**What the task requires:**
Your task is to print each record exactly as it reads.

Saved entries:
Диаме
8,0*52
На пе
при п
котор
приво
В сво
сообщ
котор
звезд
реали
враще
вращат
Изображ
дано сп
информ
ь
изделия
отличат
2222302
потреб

**Reply to the exercise:**
Диаме
8,0*52
На пе
при п
котор
приво
В сво
сообщ
котор
звезд
реали
враще
вращат
Изображ
дано сп
информ
ь
изделия
отличат
2222302
потреб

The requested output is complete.